Yale New Haven Health launched its Care Signature Initiative in late 2019 and early 2020, says Chief Clinical Officer Thomas Balcezak, MD, MPH.

“The intent was based on the idea that variation is bad and that we should develop a clinical consensus on how specific conditions should be evaluated, diagnosed, and treated,” he says.

The initiative has developed more than 600 Care Signature Pathways that are used thousands of times per week. The first Care Signature Pathway that the health system developed was for COVID-19, Balcezak says.

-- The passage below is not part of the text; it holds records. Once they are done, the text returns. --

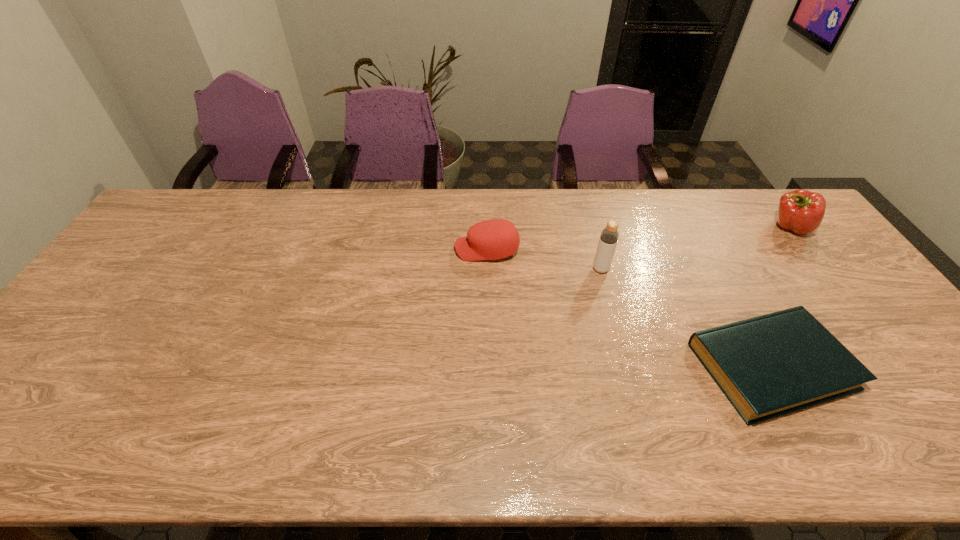
Where is `free space at the left edge`? free space at the left edge is located at coordinates (102, 328).

Image resolution: width=960 pixels, height=540 pixels. I want to click on free space at the right edge, so click(x=826, y=287).

The image size is (960, 540). What are the coordinates of `vacant space at the far left corner of the desktop` in the screenshot? It's located at (174, 232).

In the image, there is a desktop. Identify the location of vacant space at the far right corner. (770, 202).

Locate an element on the screen. vacant space that's between the pepper and the bottle is located at coordinates (695, 248).

You are a GUI agent. You are given a task and a screenshot of the screen. Output one action in this format:
    pyautogui.click(x=<x>, y=<y>)
    Task: Click on the free area in between the rightmost object and the book
    
    Given the screenshot: What is the action you would take?
    pyautogui.click(x=780, y=296)

At what (x,y) coordinates should I click in order to perform the action: click on vacant area that lies between the pepper and the third tallest object. Please return your answer as a coordinate pair (x, y). Looking at the image, I should click on (638, 238).

Where is `free point between the second shortest object and the rightmost object`? The height and width of the screenshot is (540, 960). free point between the second shortest object and the rightmost object is located at coordinates (638, 238).

The width and height of the screenshot is (960, 540). I want to click on free space between the tallest object and the cap, so click(543, 259).

At what (x,y) coordinates should I click in order to perform the action: click on vacant area between the third object from right to left and the pepper. Please return your answer as a coordinate pair (x, y). Looking at the image, I should click on (695, 248).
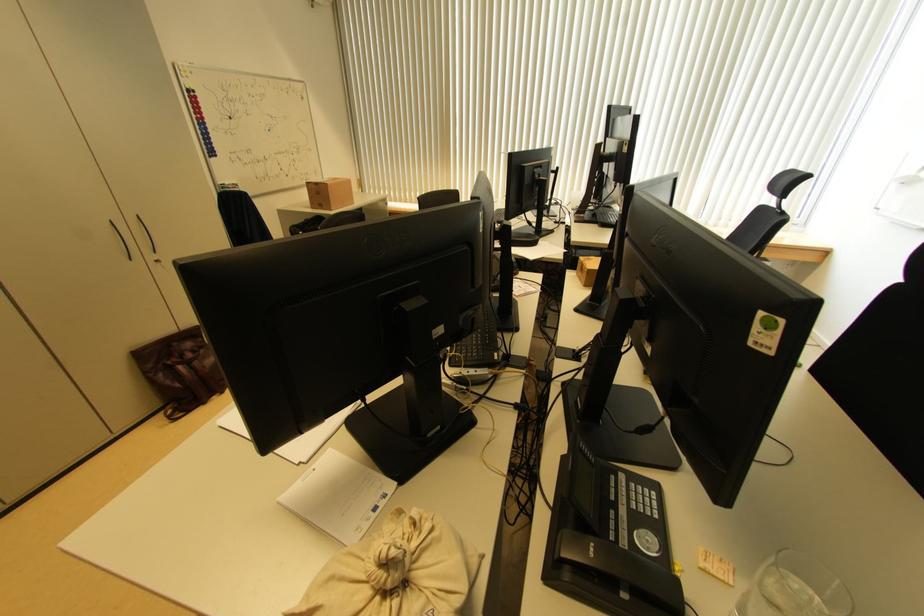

“We updated the Care Signature Pathway for COVID-19 every time a new therapy was determined to be effective, or an old therapy was determined not to be effective,” he says. “As it worked out, we were updating that Care Signature Pathway practically every other day.”

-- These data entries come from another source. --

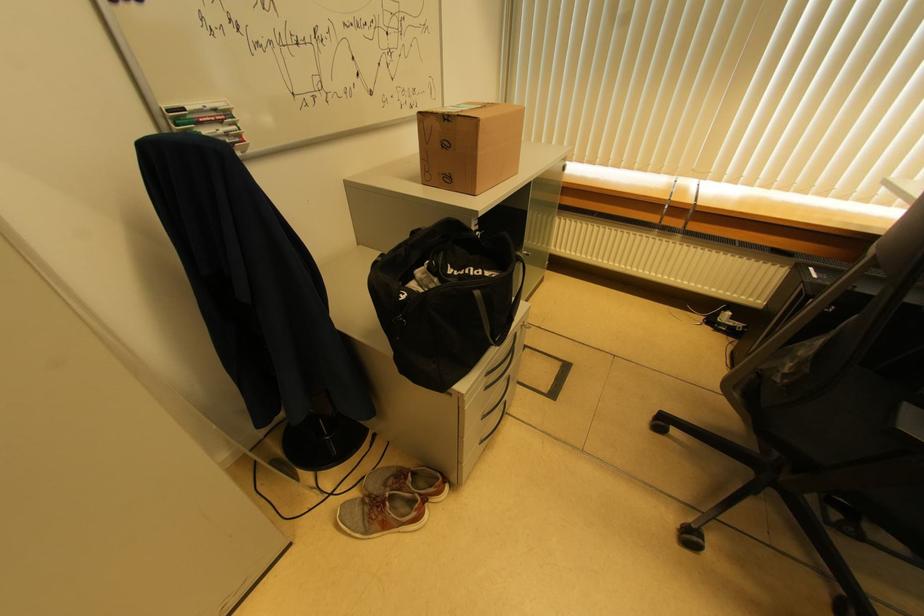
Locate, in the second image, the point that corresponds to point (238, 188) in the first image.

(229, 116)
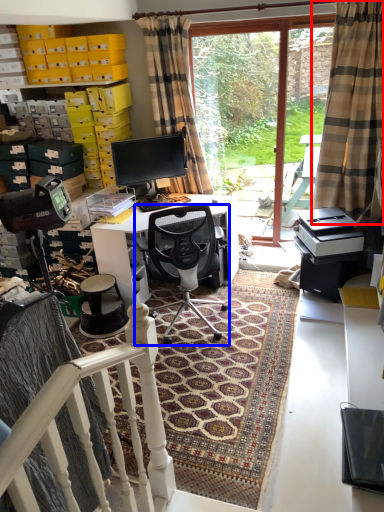
Question: Which object appears farthest to the camera in this image, curtain (highlighted by a red box) or chair (highlighted by a blue box)?

Choices:
 (A) curtain
 (B) chair

Answer: (B)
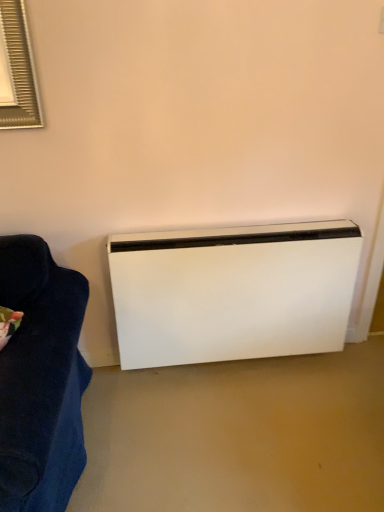
Locate an element on the screen. The image size is (384, 512). dark blue fabric couch at left is located at coordinates (41, 378).

The image size is (384, 512). Describe the element at coordinates (41, 378) in the screenshot. I see `dark blue fabric couch at left` at that location.

Image resolution: width=384 pixels, height=512 pixels. Describe the element at coordinates (232, 292) in the screenshot. I see `white matte heater at lower right` at that location.

The image size is (384, 512). What are the coordinates of `white matte heater at lower right` in the screenshot? It's located at (232, 292).

At what (x,y) coordinates should I click in order to perform the action: click on dark blue fabric couch at left. Please return your answer as a coordinate pair (x, y). The height and width of the screenshot is (512, 384). Looking at the image, I should click on (41, 378).

Is white matte heater at lower right to the left or to the right of dark blue fabric couch at left in the image?

white matte heater at lower right is to the right of dark blue fabric couch at left.

Considering the positions of objects white matte heater at lower right and dark blue fabric couch at left in the image provided, who is behind, white matte heater at lower right or dark blue fabric couch at left?

Positioned behind is white matte heater at lower right.

Between point (259, 340) and point (46, 448), which one is positioned in front?

The point (46, 448) is in front.

In the scene shown: From the image's perspective, does white matte heater at lower right appear lower than dark blue fabric couch at left?

Actually, white matte heater at lower right appears above dark blue fabric couch at left in the image.

From a real-world perspective, which is physically below, white matte heater at lower right or dark blue fabric couch at left?

From a 3D spatial view, white matte heater at lower right is below.

From the picture: Can you confirm if white matte heater at lower right is wider than dark blue fabric couch at left?

Incorrect, the width of white matte heater at lower right does not surpass that of dark blue fabric couch at left.

Who is taller, white matte heater at lower right or dark blue fabric couch at left?

white matte heater at lower right is taller.

Based on the photo, considering the relative sizes of white matte heater at lower right and dark blue fabric couch at left in the image provided, is white matte heater at lower right smaller than dark blue fabric couch at left?

No, white matte heater at lower right is not smaller than dark blue fabric couch at left.

Do you think white matte heater at lower right is within dark blue fabric couch at left, or outside of it?

white matte heater at lower right is not inside dark blue fabric couch at left, it's outside.

Is white matte heater at lower right beside dark blue fabric couch at left?

white matte heater at lower right and dark blue fabric couch at left are clearly separated.

Is white matte heater at lower right oriented away from dark blue fabric couch at left?

No, dark blue fabric couch at left is not at the back of white matte heater at lower right.

What are the coordinates of `furniture in front of the white matte heater at lower right` in the screenshot? It's located at (41, 378).

Which is more to the left, dark blue fabric couch at left or white matte heater at lower right?

Positioned to the left is dark blue fabric couch at left.

Is dark blue fabric couch at left positioned before white matte heater at lower right?

Yes, dark blue fabric couch at left is closer to the camera.

Does point (30, 364) appear closer or farther from the camera than point (277, 256)?

Point (30, 364) appears to be closer to the viewer than point (277, 256).

From the image's perspective, who appears lower, dark blue fabric couch at left or white matte heater at lower right?

dark blue fabric couch at left is shown below in the image.

From a real-world perspective, is dark blue fabric couch at left positioned over white matte heater at lower right based on gravity?

Yes, from a real-world perspective, dark blue fabric couch at left is above white matte heater at lower right.

Which of these two, dark blue fabric couch at left or white matte heater at lower right, is thinner?

white matte heater at lower right is thinner.

Who is taller, dark blue fabric couch at left or white matte heater at lower right?

white matte heater at lower right is taller.

Which of these two, dark blue fabric couch at left or white matte heater at lower right, is smaller?

With smaller size is dark blue fabric couch at left.

Is dark blue fabric couch at left positioned beyond the bounds of white matte heater at lower right?

Yes, dark blue fabric couch at left is outside of white matte heater at lower right.

Is dark blue fabric couch at left positioned far away from white matte heater at lower right?

Actually, dark blue fabric couch at left and white matte heater at lower right are a little close together.

Is dark blue fabric couch at left aimed at white matte heater at lower right?

No, dark blue fabric couch at left is not turned towards white matte heater at lower right.

How different are the orientations of dark blue fabric couch at left and white matte heater at lower right in degrees?

32.6 degrees.

Where is `furniture on the left of white matte heater at lower right`? This screenshot has width=384, height=512. furniture on the left of white matte heater at lower right is located at coordinates (41, 378).

Identify the location of furniture above the white matte heater at lower right (from a real-world perspective). (41, 378).

This screenshot has height=512, width=384. What are the coordinates of `home appliance on the right of dark blue fabric couch at left` in the screenshot? It's located at (232, 292).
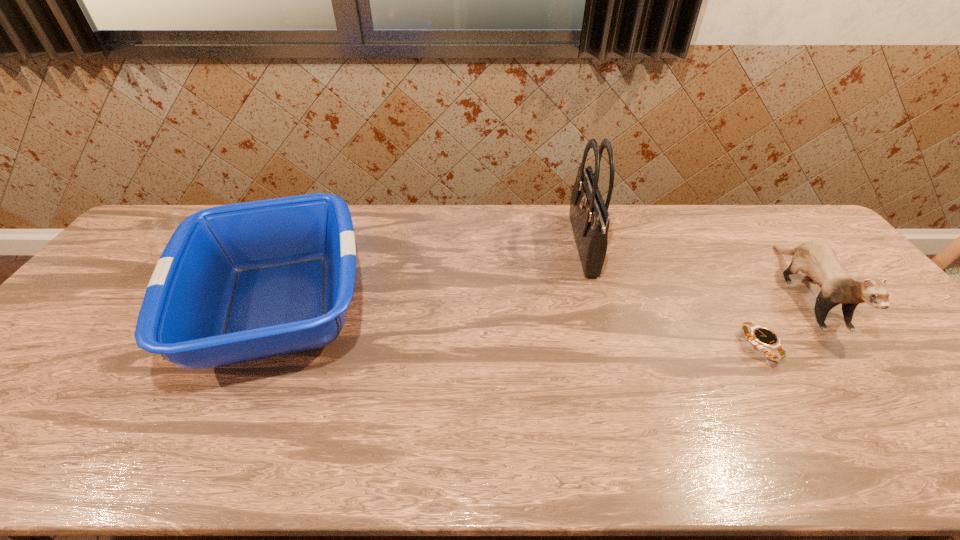
Where is `free space between the ferret and the tray`? The height and width of the screenshot is (540, 960). free space between the ferret and the tray is located at coordinates (543, 299).

You are a GUI agent. You are given a task and a screenshot of the screen. Output one action in this format:
    pyautogui.click(x=<x>, y=<y>)
    Task: Click on the free spot between the rightmost object and the handbag
    
    Given the screenshot: What is the action you would take?
    pyautogui.click(x=696, y=269)

Image resolution: width=960 pixels, height=540 pixels. Find the location of `free space that is in between the tray and the second object from left to right`. free space that is in between the tray and the second object from left to right is located at coordinates pyautogui.click(x=431, y=276).

At what (x,y) coordinates should I click in order to perform the action: click on the second closest object to the shortest object. Please return your answer as a coordinate pair (x, y). The image size is (960, 540). Looking at the image, I should click on coord(589,215).

This screenshot has width=960, height=540. I want to click on the closest object to the shortest object, so click(x=818, y=260).

You are a GUI agent. You are given a task and a screenshot of the screen. Output one action in this format:
    pyautogui.click(x=<x>, y=<y>)
    Task: Click on the free space that satisfies the following two spatial constraints: 1. with an open clasp on the front of the tallest object; 2. on the back side of the third object from left to right
    This screenshot has width=960, height=540.
    Given the screenshot: What is the action you would take?
    pyautogui.click(x=611, y=347)

The image size is (960, 540). What are the coordinates of `free space that satisfies the following two spatial constraints: 1. with an open clasp on the front of the third object from right to left; 2. on the left side of the shortest object` in the screenshot? It's located at (611, 347).

Locate an element on the screen. The image size is (960, 540). free location that satisfies the following two spatial constraints: 1. with an open clasp on the front of the tallest object; 2. on the back side of the second object from right to left is located at coordinates (611, 347).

The impact of that pathway, Balcezak says, was profound.

“Our mortality was not only among the lowest in the country but also no different if you were in our smallest hospital in Westerly, Rhode Island, or at our academic medical center,” he says. “We were able to achieve good outcomes at all of our hospitals because no matter which facility patients touched, they got the same care delivered in the same way.”

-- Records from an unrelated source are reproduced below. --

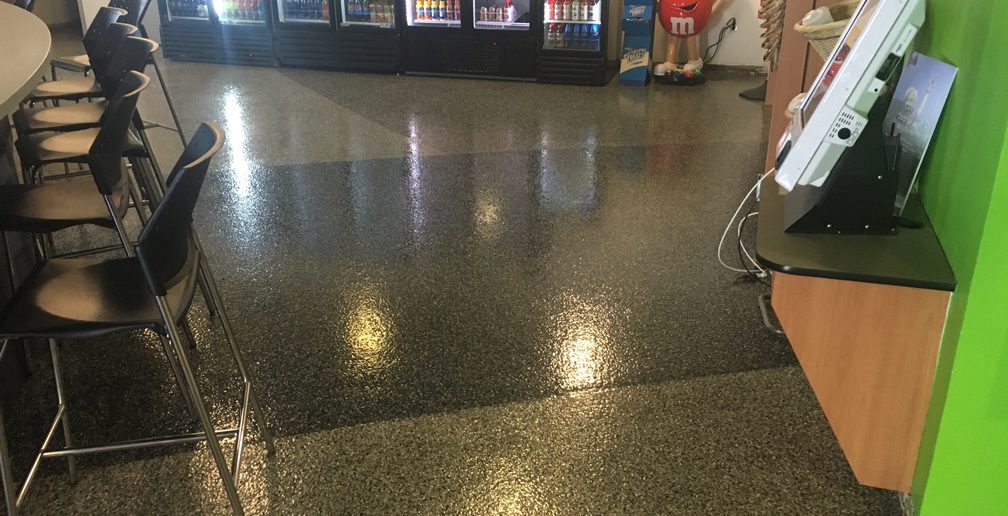
Locate an element on the screen. chairs is located at coordinates (x=103, y=310), (x=68, y=192), (x=74, y=85), (x=79, y=58).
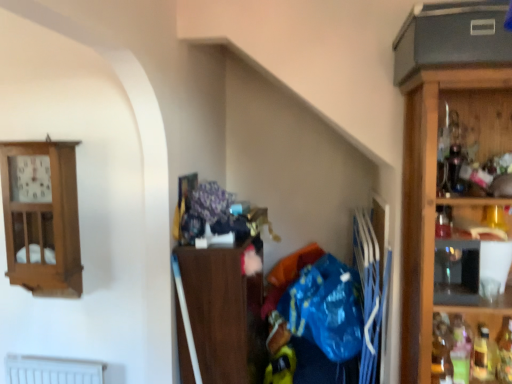
Question: From a real-world perspective, is translucent glass bottle at right, the fourth bottle when ordered from right to left, physically located above or below wooden clock at upper left, the 1th cabinetry from the left?

Choices:
 (A) above
 (B) below

Answer: (B)

Question: Is point (435, 322) positioned closer to the camera than point (40, 258)?

Choices:
 (A) farther
 (B) closer

Answer: (B)

Question: Which of these objects is positioned closest to the translucent glass bottle at lower right, arranged as the third bottle when viewed from the left?

Choices:
 (A) wooden clock at upper left, the 1th cabinetry from the left
 (B) blue plastic bag at center
 (C) brown wood cabinet at center, the 1th cabinetry from the right
 (D) translucent glass bottle at lower right, marked as the third bottle in a right-to-left arrangement
 (E) translucent glass bottle at right, the fourth bottle when ordered from right to left

Answer: (D)

Question: Which object is the closest to the translucent glass bottle at lower right, arranged as the third bottle when viewed from the left?

Choices:
 (A) blue plastic bag at center
 (B) wooden clock at upper left, acting as the 2th cabinetry starting from the right
 (C) translucent glass bottle at right, the first bottle viewed from the left
 (D) translucent glass bottle at lower right, placed as the second bottle when sorted from left to right
 (E) brown wood cabinet at center, the 1th cabinetry from the right

Answer: (D)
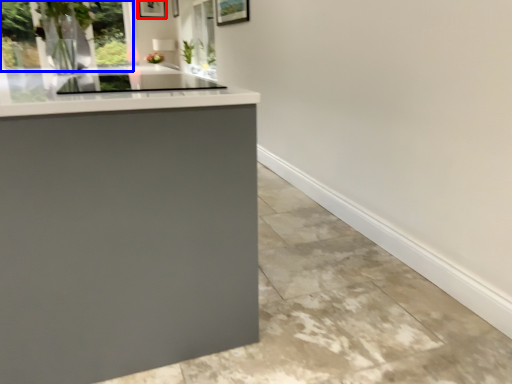
Question: Among these objects, which one is nearest to the camera, picture frame (highlighted by a red box) or window (highlighted by a blue box)?

Choices:
 (A) picture frame
 (B) window

Answer: (B)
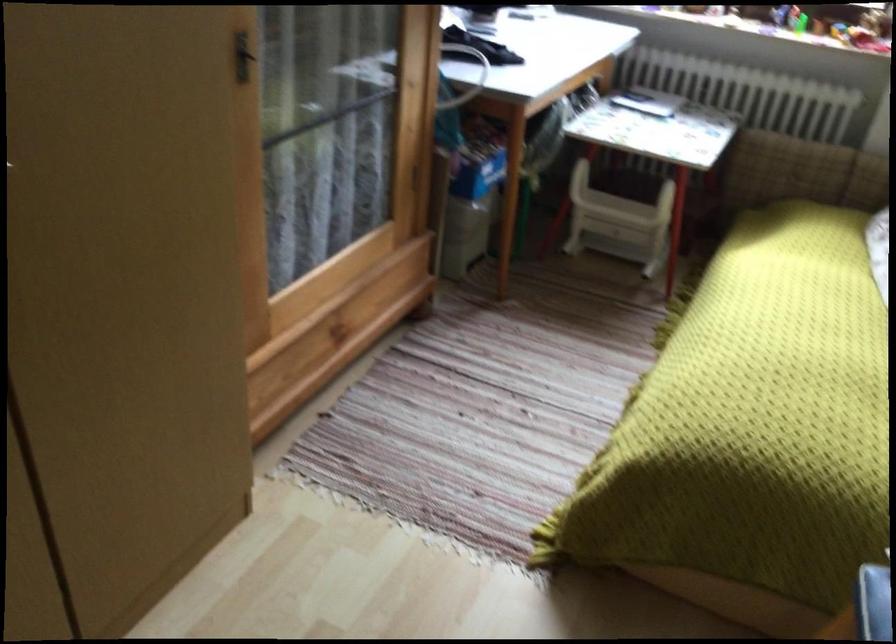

Care Signature Pathways are developed by Care Signature Councils, which consist of representatives from all of the disciplines involved in the care for a particular condition. Those councils also update pathways as new medical knowledge arises.

“We give the council space and time to drive to consensus around the appropriate diagnostic work-up tests and the appropriate therapeutics for a particular medical condition,” Balcezak says.

Once a pathway is developed, it is integrated into the health system’s Epic EHR. Once a pathway is available on Epic, clinicians can populate care plans for patients automatically.

“We can make physicians’ jobs easier by using technology to deliver recommendations,” Balcezak says. “For example, if they are trying to treat pneumonia, we have a Care Signature Pathway for that condition, and they can click on a button in the EHR that populates the order set.”

Generating results

Balcezak says the initiative has produced positive results.

“We have gotten to a reduction in variation that has been a bedrock of quality improvement for years,” he says.

For example:

  • Alcohol use disorder: The health system’s Care Signature Pathway for alcohol use disorder recommends a treatment plan and gives the physician a recommended order set. Before Care Signature Pathways were created, only about 14% of the patients received proper treatment; now roughly 85% of patients are getting that recommended treatment.
  • High-sensitivity troponin test: In February 2023, a new high-sensitivity troponin test became available. Troponin is an enzyme that is released by heart tissue when it is injured, so testing for troponin in patients who present with chest pain in the emergency department can determine whether they are having a heart attack. The health system has a Care Signature Pathway for the high-sensitivity troponin test that includes the level of troponin that prompts a cardiology consult and the level of troponin that allows a patient to go home safely. The pathway has led to significant reductions in emergency department length of stay and hospital admissions.
  • Blood cultures: On June 28, Becton, Dickinson, and Company informed Yale New Haven Health of a shortage of blood culture bottles, forcing the health system to reduce blood culture testing. The health system created a Care Signature Pathway to address the variation in stewardship for blood cultures, including appropriate reasons to do blood cultures, appropriate intervals for blood cultures, and protocols for conducting blood cultures such as the amount of blood required. Within three days, the health system reduced blood culture utilization by 65%.

Implementing care signature pathways

When a Care Signature Pathway is developed, the primary goals of the health system for introducing them to clinicians are to achieve rapid change in clinician behavior and rapidly institute standardized practice to improve operations, throughput, quality, and safety, Balcezak says.

Clinician adoption has a generational element, Balcezak says.

“Clinicians have changed over time,” he says. “Today’s generation of clinicians is much more likely to accept suggestions and Care Signature Pathways. In the 1990s, you would hear clinicians say, ‘I do not accept cookbook medicine.’ Today’s physicians realize that standardization is not cookbook medicine—it is best practice.”

The potential to make the lives of clinicians easier is a powerful incentive for clinicians to adopt the pathways, Balcezak adds.

“Clinicians are much more likely to accept a Care Signature Pathway because it gives them answers right at the time they are seeing patients, and pathways make it easier to do the right thing and harder to do the wrong thing,” he says.

Christopher Cheney is the CMO editor at HealthLeaders.